Each session had a specific theme and began with a keynote speaker who is a South Carolina activist, artist or educator which was followed by a panel discussion. The theme for the first session was “politics, policy and symbols,” the second session was “art, community and theory” and the final theme was “race, culture and education.” Panel members included state representatives, politicians, clergy, artists or academics who encouraged audience members to ask questions.
For Wednesday’s session, keynote speaker Cleveland Sellars told audience members how he participated in numerous civil rights events and marches for nearly 30 years before completing his undergraduate, master’s and doctorate degrees. Sellars also told the audience stories of how he participated in the march from Selma, Ala., to Montgomery, Ala., led by Dr.
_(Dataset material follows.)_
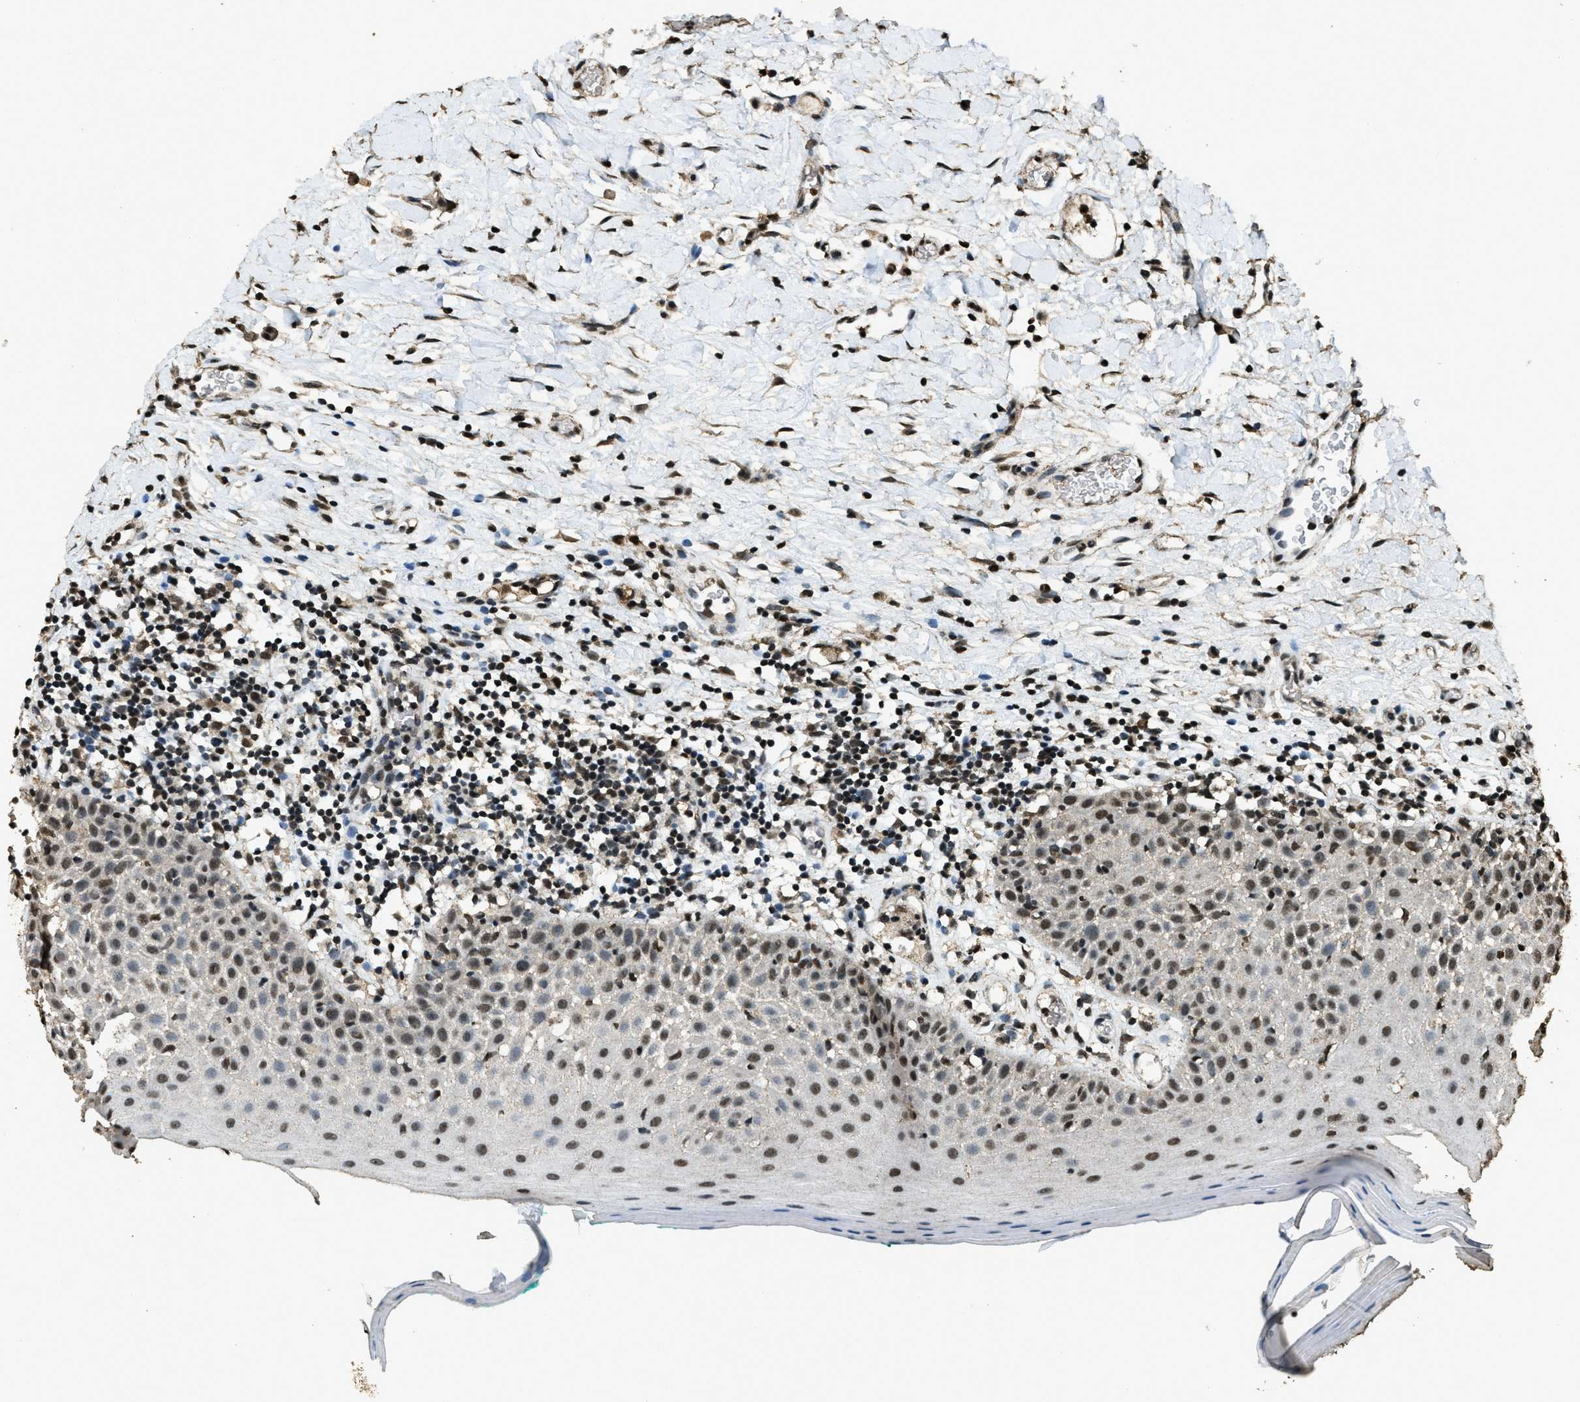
{"staining": {"intensity": "strong", "quantity": ">75%", "location": "nuclear"}, "tissue": "oral mucosa", "cell_type": "Squamous epithelial cells", "image_type": "normal", "snomed": [{"axis": "morphology", "description": "Normal tissue, NOS"}, {"axis": "topography", "description": "Skeletal muscle"}, {"axis": "topography", "description": "Oral tissue"}], "caption": "Immunohistochemistry (DAB (3,3'-diaminobenzidine)) staining of unremarkable oral mucosa demonstrates strong nuclear protein positivity in about >75% of squamous epithelial cells.", "gene": "MYB", "patient": {"sex": "male", "age": 58}}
Martin Luther King Jr. after becoming the Student Non-Violent Coordinating Committee’s director in 1964 at Howard University.
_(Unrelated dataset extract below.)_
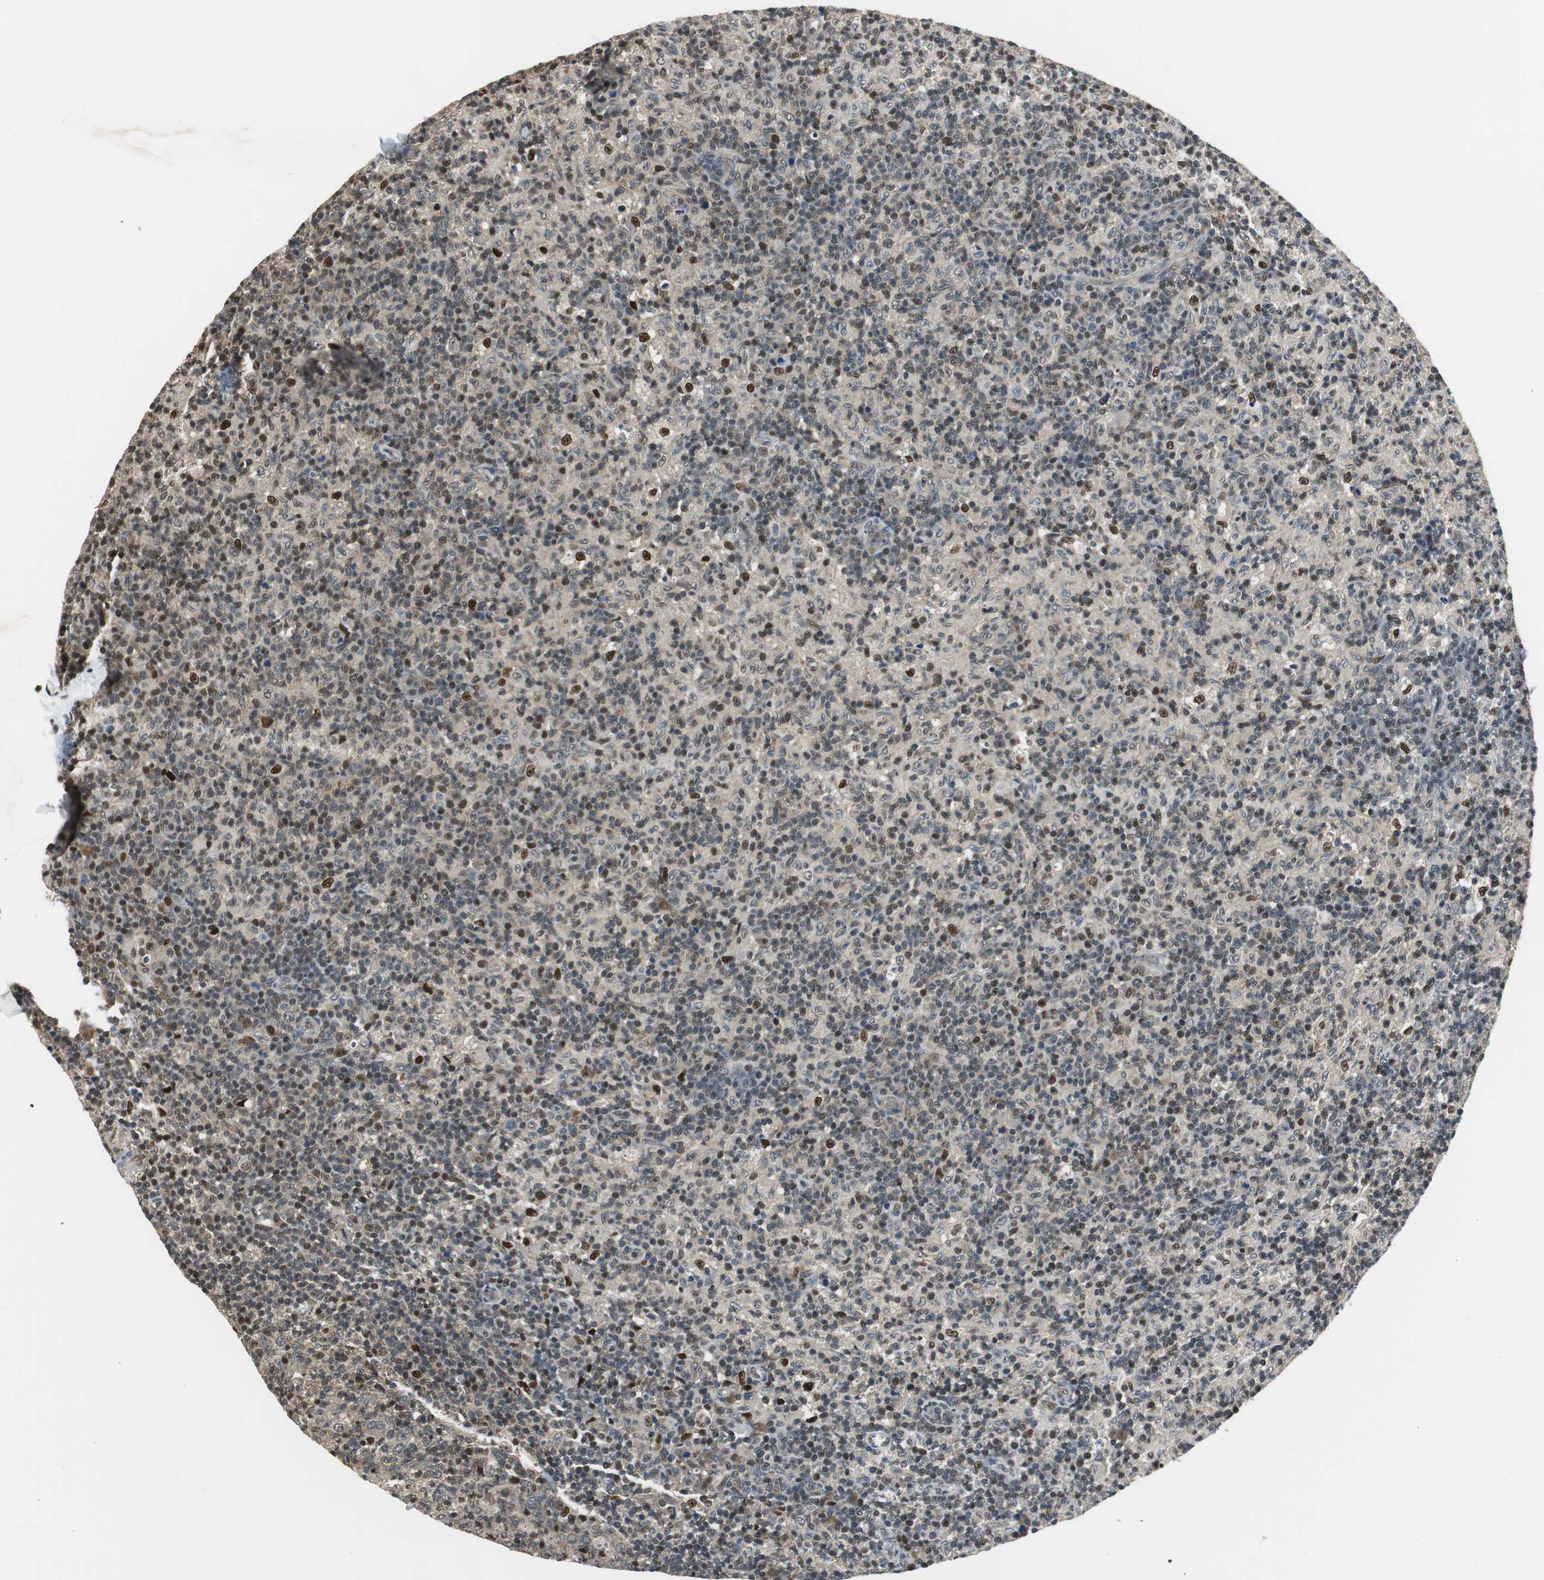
{"staining": {"intensity": "moderate", "quantity": ">75%", "location": "cytoplasmic/membranous"}, "tissue": "lymph node", "cell_type": "Germinal center cells", "image_type": "normal", "snomed": [{"axis": "morphology", "description": "Normal tissue, NOS"}, {"axis": "morphology", "description": "Inflammation, NOS"}, {"axis": "topography", "description": "Lymph node"}], "caption": "The photomicrograph shows staining of normal lymph node, revealing moderate cytoplasmic/membranous protein positivity (brown color) within germinal center cells. (DAB (3,3'-diaminobenzidine) = brown stain, brightfield microscopy at high magnification).", "gene": "MAFB", "patient": {"sex": "male", "age": 55}}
Sellars enrolled at Howard University in 1962, after attending Voorhee’s College, and helped arrange for Malcom X to speak at the university and for black Mississippians to meet with their congressmen. Sellars also told audience members how he helped organize a protest of segregated bowling alleys in 1968 in Orangeburg, S.C., which resulted in the killing of three South Carolina State students by South Carolina Highway Patrol officers. Sellars spent seven months in prison after this incident, which became known as the Orangeburg Massacre, and was eventually pardoned.
“If we don’t know this history, we are doomed to repeat it,” Sellars said. “We’re just about at 1953 in 2018. We have to recognize that in order to get out of the hole we are in… I was growing up in a time where there was segregation. It’s crazy, but there are rules that go along with it.”
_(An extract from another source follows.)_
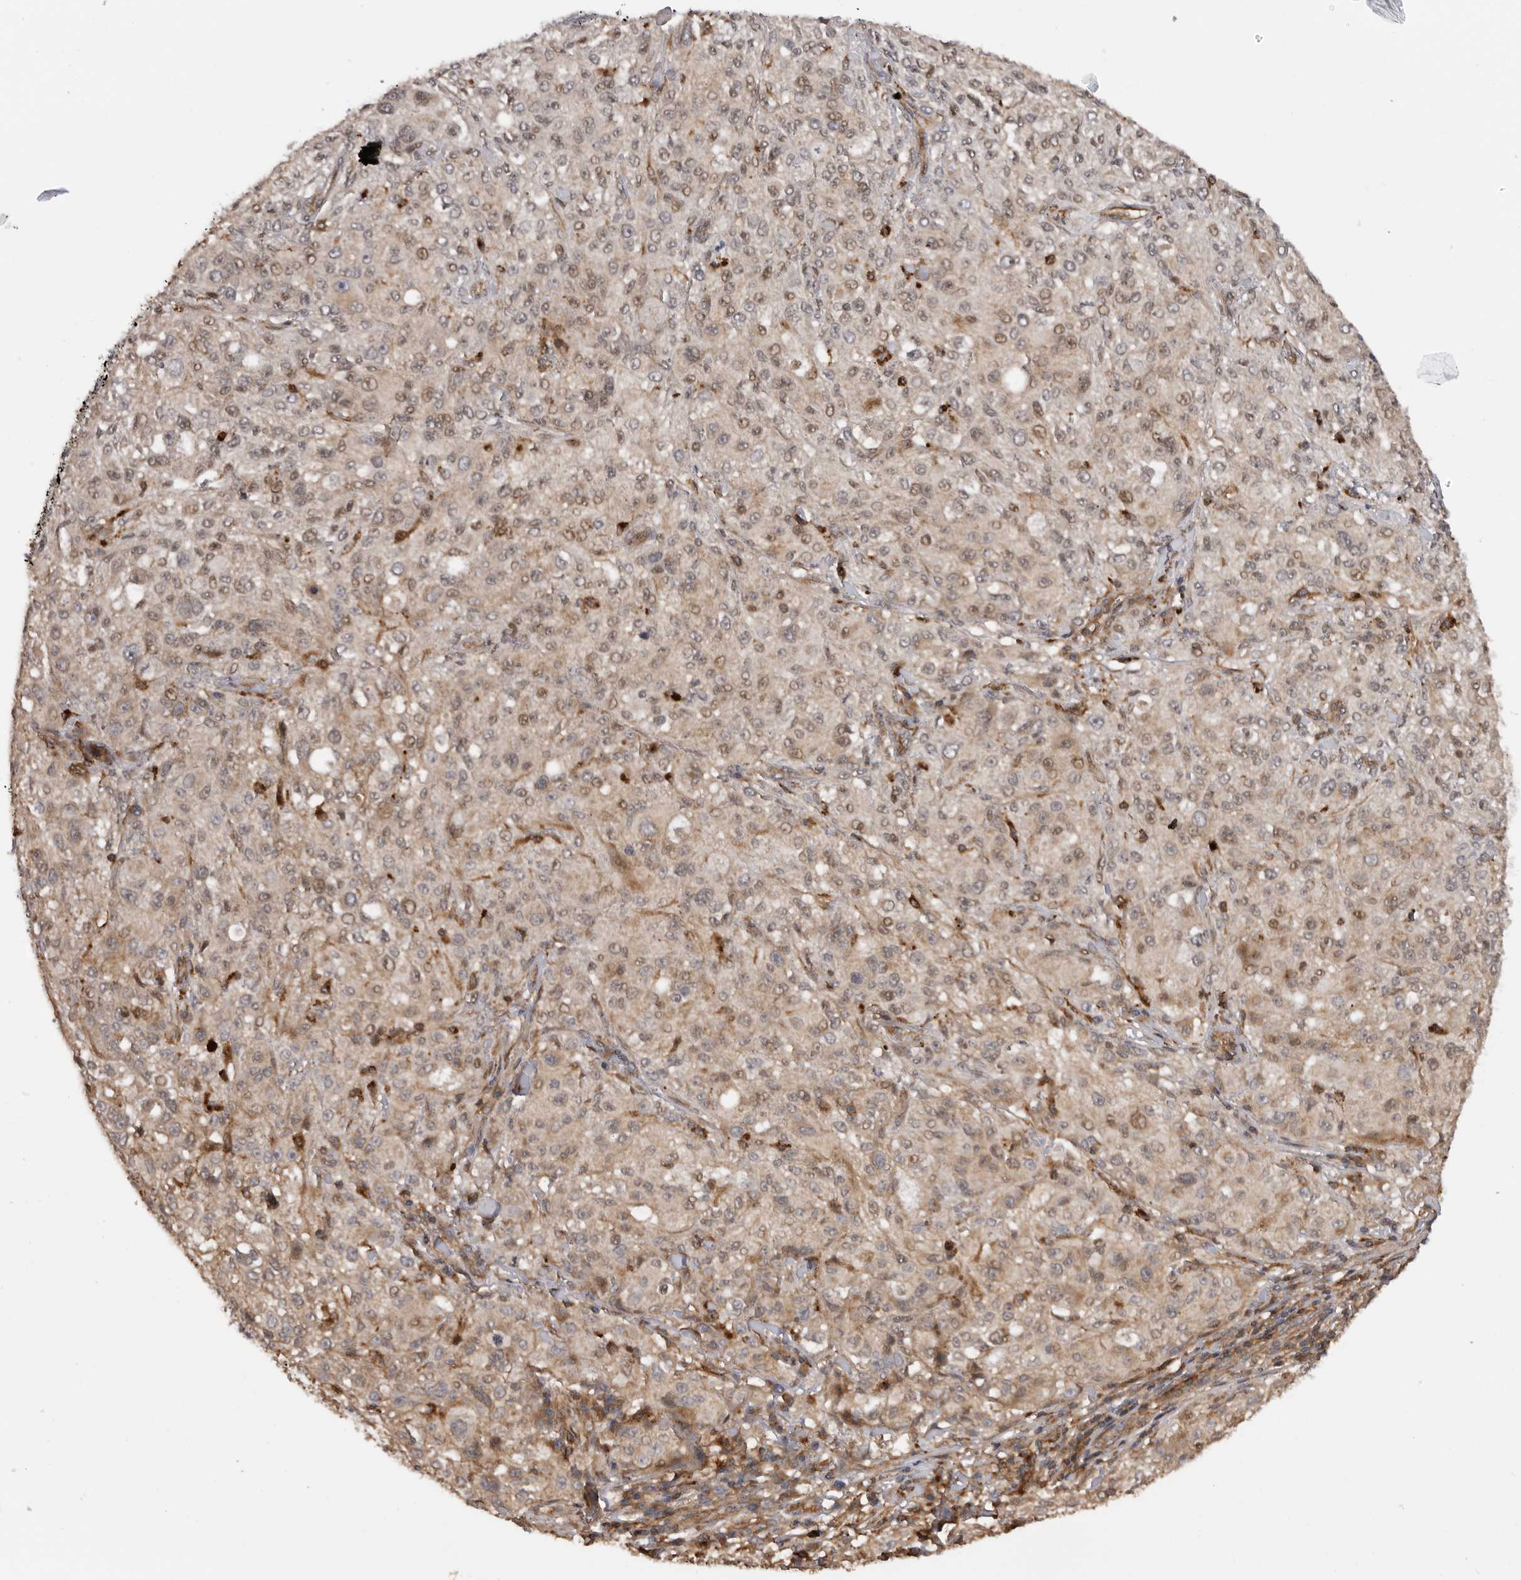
{"staining": {"intensity": "weak", "quantity": ">75%", "location": "nuclear"}, "tissue": "melanoma", "cell_type": "Tumor cells", "image_type": "cancer", "snomed": [{"axis": "morphology", "description": "Necrosis, NOS"}, {"axis": "morphology", "description": "Malignant melanoma, NOS"}, {"axis": "topography", "description": "Skin"}], "caption": "Immunohistochemistry (IHC) histopathology image of human malignant melanoma stained for a protein (brown), which displays low levels of weak nuclear expression in approximately >75% of tumor cells.", "gene": "TRIM56", "patient": {"sex": "female", "age": 87}}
Sellars used the example of sidewalk etiquette to explain the rules of segregation to audience members. He said if he was walking down the street and came up on a white family, he had two options: one was to get off the street entirely to let them pass or he would cast his eyes down to the ground and not make eye-contact with members of the family.
Sellars also said there were penalties for African-American’s who did not abide by these rules, such as being arrested or disciplined.
Sellars went on to talk about George Stiney, Emmett Till, freedom rides, the murders of Cheney, Goodman and Schwerner in 1964 and other stories from his past to put racism into perspective.
“All people have to develop a social consciousness and it comes from different kinds of things,” Sellars said. “You can see the type of social consciousness I’m talking about in the young person in the students at Parkland. We have to do something to keep this kind of thing from continuing to happen.”
In June 2015, nine people were murdered at Mother Emanuel African Methodist Episcopal Church in downtown Charleston, S.C. by white supremacist Dylann Roof. The loved ones left behind by those murdered and the citizens of the city of Charleston responded in a way to set the example of responding to hate with compassion and dignity, rather than fighting hate with hate. Nearly one month after the massacre, the Confederate flag was removed from the South Carolina Statehouse grounds after a 54-year presence in Columbia.
Coordinator of Orientation and Admissions Events Stephanie Bosch attended the event which Sellars spoke. Bosch, a Charleston native, said listening to Sellars share his experience as a civil rights leader was humbling and her biggest takeaway of the event. She said she was particularly moved by his calm, yet passionate, demeanor on stage while telling stories and showing his slideshow.
Bosch said the shooting was especially hard for her to comprehend not only because she grew up in Charleston, but also because it occurred in such a sacred place where people go to find solace and comfort. She said she believes Charleston set a positive example for the rest of the country in its response to the tragedy as a whole.
“A large event was organized by community leaders to create a unity chain across the Ravenel Bridge after the tragedy occurred,” Bosch said. “I was able to participate in this event with my family and it was a truly moving experience. To be surrounded by thousands of people who peacefully walked the bridge in honor of the victims who lost their lives was humbling.”
Bosch said we have a truly rich and diverse student body and these types of events promote positive conversations within students, faculty, staff and the Florence community. Bosch said she hopes to see more events like this in the future.